On the main island, we have an assessment team, almost all Spanish speakers and veterinarians, who are pinpointing where additional resources are needed. We intend to work with as many shelters and rescues on the island as possible, and to transport their shelter animals from the island to St. Hubert’s Animal Welfare Shelter in Madison, New Jersey. St. Hubert’s is one of our top Emergency Placement Partners, and we’ll work with its staff members to ready the animals for distribution to other placement partners around the nation. We’ve already flown 200 animals to St. Hubert’s, and we expect to move as many animals as we can from shelters by aircraft.

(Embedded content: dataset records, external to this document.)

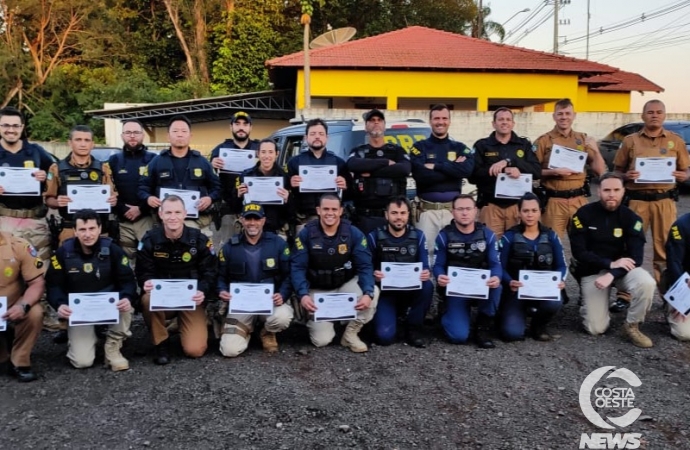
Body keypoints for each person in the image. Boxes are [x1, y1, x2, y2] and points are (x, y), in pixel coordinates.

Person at [568, 173, 655, 348]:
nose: (611, 194)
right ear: (598, 191)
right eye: (607, 190)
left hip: (623, 270)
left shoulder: (632, 219)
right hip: (593, 270)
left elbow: (636, 257)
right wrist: (608, 265)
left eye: (616, 190)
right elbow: (579, 252)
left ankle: (632, 325)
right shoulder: (583, 214)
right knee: (595, 328)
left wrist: (613, 272)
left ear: (623, 191)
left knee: (646, 282)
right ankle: (591, 303)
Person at [45, 209, 136, 370]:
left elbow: (128, 281)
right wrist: (60, 304)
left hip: (109, 305)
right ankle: (85, 338)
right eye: (82, 230)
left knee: (126, 305)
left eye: (92, 229)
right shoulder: (62, 253)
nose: (87, 234)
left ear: (99, 229)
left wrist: (127, 297)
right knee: (82, 362)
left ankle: (113, 347)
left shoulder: (114, 250)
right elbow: (53, 285)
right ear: (75, 231)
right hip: (80, 311)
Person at [613, 99, 689, 287]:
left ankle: (669, 294)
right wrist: (625, 175)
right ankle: (626, 294)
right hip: (637, 202)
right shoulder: (630, 141)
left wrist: (683, 176)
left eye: (658, 112)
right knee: (631, 245)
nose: (654, 115)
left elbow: (687, 170)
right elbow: (615, 171)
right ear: (642, 115)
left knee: (665, 249)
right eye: (650, 112)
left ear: (664, 115)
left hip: (664, 202)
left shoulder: (676, 141)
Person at [291, 194, 378, 352]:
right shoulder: (306, 234)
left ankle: (350, 333)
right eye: (325, 209)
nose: (329, 213)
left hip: (344, 285)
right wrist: (302, 294)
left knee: (373, 292)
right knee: (322, 340)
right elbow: (297, 268)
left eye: (333, 209)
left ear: (341, 211)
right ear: (318, 210)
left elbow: (365, 266)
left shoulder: (353, 233)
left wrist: (367, 292)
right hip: (317, 290)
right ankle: (326, 320)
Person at [136, 195, 217, 364]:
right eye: (168, 212)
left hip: (190, 299)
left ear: (185, 214)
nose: (173, 217)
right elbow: (143, 271)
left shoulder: (199, 239)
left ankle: (181, 324)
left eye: (177, 212)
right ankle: (161, 343)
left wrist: (202, 290)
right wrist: (147, 282)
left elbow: (210, 271)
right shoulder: (150, 239)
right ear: (161, 214)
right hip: (163, 300)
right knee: (147, 298)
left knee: (195, 350)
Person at [217, 203, 293, 356]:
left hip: (270, 302)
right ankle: (246, 330)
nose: (252, 223)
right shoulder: (229, 247)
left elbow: (289, 275)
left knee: (282, 316)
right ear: (241, 220)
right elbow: (220, 276)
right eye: (248, 219)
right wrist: (222, 291)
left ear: (263, 221)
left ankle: (267, 331)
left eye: (256, 219)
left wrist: (283, 294)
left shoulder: (278, 244)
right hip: (241, 305)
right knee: (229, 350)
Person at [433, 194, 502, 348]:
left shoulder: (487, 234)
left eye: (468, 209)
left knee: (498, 286)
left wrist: (496, 277)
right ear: (453, 212)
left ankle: (482, 327)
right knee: (458, 336)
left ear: (475, 211)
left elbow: (495, 264)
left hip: (480, 288)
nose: (464, 213)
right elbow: (437, 265)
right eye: (460, 209)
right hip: (456, 290)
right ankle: (445, 312)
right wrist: (440, 276)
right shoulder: (444, 236)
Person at [138, 115, 221, 239]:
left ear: (190, 136)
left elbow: (218, 188)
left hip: (198, 222)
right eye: (175, 131)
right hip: (166, 224)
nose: (180, 135)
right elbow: (142, 187)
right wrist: (149, 198)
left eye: (184, 131)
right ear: (168, 136)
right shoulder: (157, 162)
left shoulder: (202, 162)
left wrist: (209, 198)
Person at [498, 193, 566, 341]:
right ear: (519, 212)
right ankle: (514, 314)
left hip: (543, 290)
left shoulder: (551, 236)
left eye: (534, 211)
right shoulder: (509, 237)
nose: (530, 215)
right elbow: (499, 267)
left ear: (540, 211)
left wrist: (560, 281)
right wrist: (509, 281)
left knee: (555, 301)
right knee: (512, 334)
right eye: (526, 211)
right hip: (516, 291)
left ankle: (538, 325)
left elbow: (562, 265)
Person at [534, 98, 606, 236]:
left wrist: (596, 151)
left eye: (567, 113)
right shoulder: (543, 141)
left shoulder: (583, 139)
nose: (564, 117)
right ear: (554, 116)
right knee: (551, 243)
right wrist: (553, 172)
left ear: (574, 115)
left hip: (579, 200)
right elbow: (532, 171)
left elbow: (600, 171)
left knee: (584, 243)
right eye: (560, 114)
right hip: (554, 202)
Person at [410, 104, 474, 261]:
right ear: (430, 121)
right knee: (427, 255)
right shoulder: (419, 147)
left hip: (453, 212)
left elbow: (466, 171)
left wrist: (436, 166)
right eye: (436, 118)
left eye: (444, 118)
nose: (440, 122)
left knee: (456, 255)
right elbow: (421, 175)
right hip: (426, 212)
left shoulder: (460, 147)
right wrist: (453, 169)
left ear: (449, 121)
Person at [367, 196, 432, 347]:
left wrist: (425, 272)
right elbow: (366, 266)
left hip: (410, 291)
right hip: (386, 293)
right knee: (384, 338)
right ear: (386, 215)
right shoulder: (374, 236)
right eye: (394, 213)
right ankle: (390, 317)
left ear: (408, 214)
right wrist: (374, 274)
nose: (399, 217)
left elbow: (424, 265)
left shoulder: (418, 236)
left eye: (403, 213)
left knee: (427, 286)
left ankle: (413, 328)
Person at [470, 107, 541, 238]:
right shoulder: (482, 145)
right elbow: (472, 176)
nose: (504, 122)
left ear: (513, 124)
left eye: (508, 119)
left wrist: (513, 163)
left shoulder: (523, 144)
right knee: (492, 249)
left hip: (518, 208)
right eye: (501, 119)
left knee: (518, 249)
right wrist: (498, 170)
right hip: (491, 206)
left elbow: (537, 172)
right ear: (494, 123)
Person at [44, 125, 118, 245]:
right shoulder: (56, 168)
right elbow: (48, 199)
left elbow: (113, 197)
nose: (83, 144)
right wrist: (57, 202)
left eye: (87, 140)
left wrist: (112, 200)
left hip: (98, 230)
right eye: (78, 140)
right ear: (70, 143)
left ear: (92, 144)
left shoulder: (103, 168)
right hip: (69, 229)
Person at [0, 106, 54, 261]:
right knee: (6, 273)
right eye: (6, 125)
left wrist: (46, 176)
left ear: (22, 127)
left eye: (15, 126)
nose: (11, 130)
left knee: (40, 268)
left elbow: (55, 172)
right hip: (4, 221)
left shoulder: (35, 151)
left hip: (34, 222)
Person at [346, 109, 412, 234]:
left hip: (392, 220)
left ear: (384, 126)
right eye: (372, 120)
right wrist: (385, 163)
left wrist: (368, 172)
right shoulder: (359, 151)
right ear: (366, 127)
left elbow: (404, 169)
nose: (376, 123)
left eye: (379, 120)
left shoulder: (397, 151)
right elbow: (352, 164)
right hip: (364, 219)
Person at [287, 119, 350, 231]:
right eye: (313, 134)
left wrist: (345, 186)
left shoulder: (338, 163)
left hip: (331, 219)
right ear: (306, 138)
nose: (317, 137)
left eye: (321, 134)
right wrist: (290, 184)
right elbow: (285, 193)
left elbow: (351, 194)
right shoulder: (294, 162)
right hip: (304, 219)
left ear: (327, 138)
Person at [107, 119, 157, 259]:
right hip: (123, 219)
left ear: (143, 135)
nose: (132, 136)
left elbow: (157, 189)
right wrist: (123, 208)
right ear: (122, 136)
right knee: (124, 259)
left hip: (147, 217)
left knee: (148, 256)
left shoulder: (154, 160)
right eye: (128, 132)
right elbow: (109, 190)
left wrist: (140, 208)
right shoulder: (113, 161)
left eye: (136, 132)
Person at [0, 233, 45, 382]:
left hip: (11, 306)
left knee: (34, 313)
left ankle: (20, 361)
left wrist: (22, 306)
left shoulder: (18, 246)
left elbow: (37, 283)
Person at [210, 111, 260, 238]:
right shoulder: (220, 150)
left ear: (251, 127)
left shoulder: (259, 149)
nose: (241, 127)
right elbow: (211, 179)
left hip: (256, 209)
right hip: (229, 210)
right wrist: (212, 165)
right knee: (228, 248)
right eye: (237, 124)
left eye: (245, 124)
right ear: (231, 127)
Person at [237, 139, 291, 237]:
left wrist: (288, 198)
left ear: (277, 154)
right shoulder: (246, 176)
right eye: (263, 152)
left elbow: (291, 210)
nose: (267, 156)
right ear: (258, 154)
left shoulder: (284, 177)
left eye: (270, 152)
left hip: (276, 230)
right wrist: (239, 195)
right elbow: (235, 205)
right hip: (252, 229)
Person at [661, 213, 690, 341]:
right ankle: (670, 305)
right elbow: (674, 263)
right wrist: (682, 298)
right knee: (684, 334)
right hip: (686, 284)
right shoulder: (681, 226)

We’ll also work diligently to help animals on the streets who are in distress, and to provide food and emergency care to them. Many of these Sato dogs, as they are known, are community animals, and with circumstances so disrupted and dire, their human support network is in tatters.
We are partnering with the Humane Society of Broward County and our own affiliate, the South Florida Wildlife Center, to operate an intake and distribution center in south Florida as a launching point for humanitarian and animal relief items directed to Puerto Rico. We’ll be working with our partners, including Wings of Rescue and GreaterGood.org, to deliver these supplies in the days and weeks ahead. We’ve had an amazing set of donors, including Whole Foods Market, WellPet, Petco, Halo, Rescue Bank, and others, that have stepped up with enormous amounts of supplies that we’ll continue to deliver to the islands.
We are quite sure we’ll find other crisis situations for animals and people on the ground, and we’ll do our best to respond to these circumstances, as possible. Puerto Rico Governor Ricardo Rosselló has asked for our leadership in the identification and fulfillment of animal needs. That came about because of our deep ties on the island. For the last three years, we’ve been implementing our Humane Puerto Rico program, led by Humane State Senior Director Tara Loller and our Puerto Rico director Yolanda Alvarez. This program has been designed to lift the circumstances for animals and the people who care about them on the main island and also in Vieques, and we’re going to double down during this time of crisis for people and animals and support them in the trying times ahead in this battered region of the United States.
P.S. The Humane Society International team continues its lifesaving work in areas of Mexico hit by two earthquakes over the past few weeks. Our team, including veterinarians, has so far provided medical services to more than 3,500 injured animals, including cats and dogs, with 669 animals helped in Mexico City and the state of Puebla just over this past weekend.